I took a trip to Save a Lot this afternoon, because we were out of roach spray. I would rather have that than food. (I remember once commenting on David's site about how one should deter bugs non-toxicly. I am such a total asshole.) I have thought about not buying any food for a couple weeks, and not allowing anyone to bring anything edible in the house, hoping to starve the roaches.
Save a Lot is so close by that I shop as the Europeans do, making several quick trips a week. However, as I understand it, Europeans are shopping for produce and loaves of fresh bread, which they place in string bags and carry jauntily. At Save a Lot I am shopping for food in boxes, because I've admitted to myself once again that I am a lump.
Some of the store personnel know me. There's the lady who sneers at me, the lady who only sometimes sneers at me, and the man who yells "Do you need a cart?" every time he sees me. Today, for example, I thought the coast was clear, but he popped out of the back of the store when I was looking at crap in the dollar aisle.
"Do you need a cart?" he yelled.
"No," I said, because it was true. I didn't need a cart at all.
"Are you sure? Because I can go all the way up to the front and get you a cart--"
"Oh, please, no. I couldn't ask you to do that. I don't have many things."
"Oh, right, because you don't cook, right?"
And here I began to become embarassed.
"I cook!" I said. "I cook practically all the time."
"Right, right" he said, looking at the roach spray and processed bread I was carrying. "Do you work?"
"Of course I work," I said.
"Yeah? Where do you work?" he asked. I realized, mostly that he was only being stalky-friendly, and was not condemning me for being a lump, but instead of saying, "Aw, naw. Hell naw! Who the hell do you think I am?" I told him the lie I reserve for nosy strangers and my parents.
"I work! I work out of the home. I am a writer."
"A writer!" he yelled. It was the funniest thing he had heard all day. We laughed together, he and I.

## Records provided
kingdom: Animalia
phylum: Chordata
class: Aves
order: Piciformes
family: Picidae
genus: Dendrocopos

## To do
1) Reproduce word for word the part of the account of the trip to Save a Lot starting with "Some of the" and going on through "cart at all.".
2) Carry the account of the trip to Save a Lot forward from its last sentence.
The rows play no part in what is asked here.

## Solved tasks
1)
Some of the store personnel know me. There's the lady who sneers at me, the lady who only sometimes sneers at me, and the man who yells "Do you need a cart?" every time he sees me. Today, for example, I thought the coast was clear, but he popped out of the back of the store when I was looking at crap in the dollar aisle.
"Do you need a cart?" he yelled.
"No," I said, because it was true. I didn't need a cart at all.

2)
"You write songs?" he asked.
"No!" I said. "You have a good day, now."
Then I went and stood in one of the two available lines for half an hour. I chose wrong, kind of. Neither of the lines really moved, per se, but I picked the one behind the chatty couple with the cart full of crap. They were talking about how there were never any carts, and how one had to wait for an employee to go and unlock the ones stalled at the yellow line painted on the pavement, beyond which point the robot wheel covers engage and lock the wheels right up, to prevent people from taking Save a Lot carts for personal use. And I thought, "Ha! I could get a cart anytime I wanted it."
When they were still midway through getting their one million tiny items scanned, a woman opened the next register over and called for the next in line. It was me!
So I walked over there, but not before another lady darted in front of me and threw two items on the conveyor belt. Then she darted away, presumably to do the rest of her shopping. "Oh, you can go in front of me,if that's all you've got," she said when she had returned. "Ok," I said, and I went in front of her.
"Some of us have just been working all day," she said. I smiled, because it was true. Others have to work!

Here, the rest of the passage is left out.